25 de junho de 2013

A COSTURA DA MEMÓRIA - Xandra Stefanel

No momento em que a Comissão da Verdade completa um ano, o Arquivo Nacional lança três livros que tratam do período da ditadura.

Em um dos livros, conta-se a história de José Xavier Cortez, que, expulso da Marinha por ter participado da rebelião, mudou-se para São Paulo e começou a trabalhar e morar em um estacionamento perto da PUC. De lavador de carros a estudante bolsista naquela universidade, foi uma questão de tempo. Anos mais tarde, Cortez lançaria uma editora que leva seu sobrenome

“Só a memória costura tudo.” A frase, de Caio Fernando Abreu, nos desperta para a dimensão da memória. Esta nos dá sentido, enquanto indivíduos e enquanto grupo. Costura o que fomos, o que somos, o espaço e o tempo em que vivemos. Através dela nos reconhecemos, nos reinventamos; é a referência que nos permite enxergar e interpretar o que nos rodeia. Enquanto elemento significativo da teia social, a memória é também espaço de conflitos: desperta divergências, paixões, controvérsias, sentimentos e ressentimentos. Traz à tona lembranças, desencobre dores, expõe o que muitos prefeririam deixar na escuridão... É matéria-prima para pensar a história – a nossa e a do mundo.

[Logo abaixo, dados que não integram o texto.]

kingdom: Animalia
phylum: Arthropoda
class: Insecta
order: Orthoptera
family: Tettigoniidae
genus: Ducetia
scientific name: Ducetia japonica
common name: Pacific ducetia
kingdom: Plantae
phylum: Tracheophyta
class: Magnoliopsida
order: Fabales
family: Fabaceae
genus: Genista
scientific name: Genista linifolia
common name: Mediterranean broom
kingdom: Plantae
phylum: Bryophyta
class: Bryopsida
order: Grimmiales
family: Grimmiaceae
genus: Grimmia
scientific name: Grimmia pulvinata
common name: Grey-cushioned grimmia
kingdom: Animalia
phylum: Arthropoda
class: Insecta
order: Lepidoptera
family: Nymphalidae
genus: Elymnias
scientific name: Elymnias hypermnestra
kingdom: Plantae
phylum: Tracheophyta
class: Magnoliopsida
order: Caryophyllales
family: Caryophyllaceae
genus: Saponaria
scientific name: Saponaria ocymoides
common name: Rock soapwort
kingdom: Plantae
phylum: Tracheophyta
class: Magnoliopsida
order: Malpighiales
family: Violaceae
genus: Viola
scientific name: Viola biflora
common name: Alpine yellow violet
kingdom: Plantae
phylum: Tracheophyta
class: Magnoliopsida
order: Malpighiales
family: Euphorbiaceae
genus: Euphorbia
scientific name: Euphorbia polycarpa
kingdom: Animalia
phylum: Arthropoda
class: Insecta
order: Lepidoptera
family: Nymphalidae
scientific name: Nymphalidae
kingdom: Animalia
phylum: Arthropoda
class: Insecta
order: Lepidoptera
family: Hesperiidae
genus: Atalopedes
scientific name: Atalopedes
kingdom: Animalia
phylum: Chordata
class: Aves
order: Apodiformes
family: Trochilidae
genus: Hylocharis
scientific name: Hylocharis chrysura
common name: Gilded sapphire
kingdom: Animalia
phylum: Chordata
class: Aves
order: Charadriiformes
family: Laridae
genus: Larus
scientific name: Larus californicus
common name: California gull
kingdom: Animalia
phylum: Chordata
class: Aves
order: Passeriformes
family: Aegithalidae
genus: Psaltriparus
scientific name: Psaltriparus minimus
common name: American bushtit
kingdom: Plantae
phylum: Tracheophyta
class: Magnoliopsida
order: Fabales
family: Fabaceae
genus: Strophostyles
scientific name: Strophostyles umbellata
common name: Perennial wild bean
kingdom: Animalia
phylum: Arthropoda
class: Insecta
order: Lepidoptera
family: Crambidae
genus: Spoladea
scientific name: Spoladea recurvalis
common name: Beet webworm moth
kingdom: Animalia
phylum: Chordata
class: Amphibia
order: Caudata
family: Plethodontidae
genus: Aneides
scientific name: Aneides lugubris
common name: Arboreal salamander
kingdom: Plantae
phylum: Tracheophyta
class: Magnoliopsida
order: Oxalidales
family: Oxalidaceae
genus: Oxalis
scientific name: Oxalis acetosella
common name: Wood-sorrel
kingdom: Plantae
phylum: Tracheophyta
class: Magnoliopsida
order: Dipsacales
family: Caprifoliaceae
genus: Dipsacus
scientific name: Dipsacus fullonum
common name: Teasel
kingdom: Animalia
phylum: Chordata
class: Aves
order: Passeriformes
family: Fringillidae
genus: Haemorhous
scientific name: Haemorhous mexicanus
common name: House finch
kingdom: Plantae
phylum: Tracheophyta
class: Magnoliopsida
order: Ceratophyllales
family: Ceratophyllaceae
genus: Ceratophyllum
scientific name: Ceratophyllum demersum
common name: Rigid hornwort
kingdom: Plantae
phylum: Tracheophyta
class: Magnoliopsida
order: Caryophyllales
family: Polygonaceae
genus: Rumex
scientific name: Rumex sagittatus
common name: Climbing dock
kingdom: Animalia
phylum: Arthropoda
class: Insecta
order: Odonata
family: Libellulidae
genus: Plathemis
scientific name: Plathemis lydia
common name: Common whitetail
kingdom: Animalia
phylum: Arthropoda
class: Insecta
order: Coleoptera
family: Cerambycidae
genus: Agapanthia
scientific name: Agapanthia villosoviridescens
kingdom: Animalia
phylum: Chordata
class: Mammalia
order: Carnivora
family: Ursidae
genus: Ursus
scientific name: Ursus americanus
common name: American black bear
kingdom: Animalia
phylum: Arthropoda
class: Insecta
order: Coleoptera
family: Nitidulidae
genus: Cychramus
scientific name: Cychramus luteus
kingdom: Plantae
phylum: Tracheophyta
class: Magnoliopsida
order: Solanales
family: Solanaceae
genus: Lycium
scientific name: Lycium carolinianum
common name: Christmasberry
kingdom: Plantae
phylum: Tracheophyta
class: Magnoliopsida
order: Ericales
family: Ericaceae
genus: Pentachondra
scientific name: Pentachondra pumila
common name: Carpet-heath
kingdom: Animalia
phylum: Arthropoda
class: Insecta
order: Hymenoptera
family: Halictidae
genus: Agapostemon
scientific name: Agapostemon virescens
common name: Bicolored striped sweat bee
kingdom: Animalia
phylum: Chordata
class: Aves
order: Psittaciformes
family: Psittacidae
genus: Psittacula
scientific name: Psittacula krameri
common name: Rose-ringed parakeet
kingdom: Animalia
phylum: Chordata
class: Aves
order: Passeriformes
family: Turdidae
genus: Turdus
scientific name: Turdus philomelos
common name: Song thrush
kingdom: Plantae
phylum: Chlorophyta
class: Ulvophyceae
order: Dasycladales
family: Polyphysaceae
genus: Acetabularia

O período acima abre um dos capítulos do livro O Terror Renegado, de Alessandra Gasparotto, e sintetiza o intuito de outras duas obras também lançadas pelo Prêmio de Pesquisa Memórias Reveladas, do Arquivo Nacional. O projeto é um concurso bianual de monografias que publica trabalhos com base em fontes documentais referentes ao regime autoritário no Brasil. A memória que os três livros trazem à luz são fatos de um período sombrio que ainda tem muito a ser revelado, como mostram os trabalhos da Comissão Nacional da Verdade, que completou um ano em 16 de maio.

O que aconteceu com militantes que foram forçados, por meio de tortura física e psicológica, a se retratar publicamente, renegando convicções políticas? Ou ainda: qual era a função, os desdobramentos e a macabra metodologia dos interrogatórios preliminares feitos nos porões do regime? E quanto à esquecida atuação dos marinheiros contrários a ditadura e, depois, pela anistia? São essas as memórias reveladas em O Terror Renegado e também em No Centro da Engrenagem, de Mariana Joffily, e Todo o Leme a Bombordo, de Anderson da Silva Almeida.

Os “arrependimentos” de que trata Alessandra Gasparotto não podem ser considerados pelo sentido que a palavra tem no dicionário, já que não foi espontaneamente que a maioria dos cerca de 30 militantes apresentaram seus depoimentos que renegavam seus ideais e exaltavam o regime. Ao contrário. As retratações apresentadas em gravações, entrevistas e em cartas foram, em geral, conseguidas por meio de tortura.

“A história e a memória desses ‘arrependidos’ nos remetem a questões centrais da história brasileira contemporânea, tanto daqueles tempos de ditadura quanto de nossa época atual. Suas experiências evidenciam práticas nefastas da propangada oficial e da ação psicológica do regime, assim como a colaboração e a participação das principais empresas de comunicação em tais estratégias”, relata a autora. “É importante resgatar essas memórias porque, primeiro, durante muito tempo elas ficaram esquecidas. Não fazem parte nem da memória ‘oficial’ da ditadura, nem da memória de esquerda, porque esses militantes ficaram muito marcados como traidores”, completa Alessandra, professora do Departamento de História da Universidade Federal de Pelotas (RS).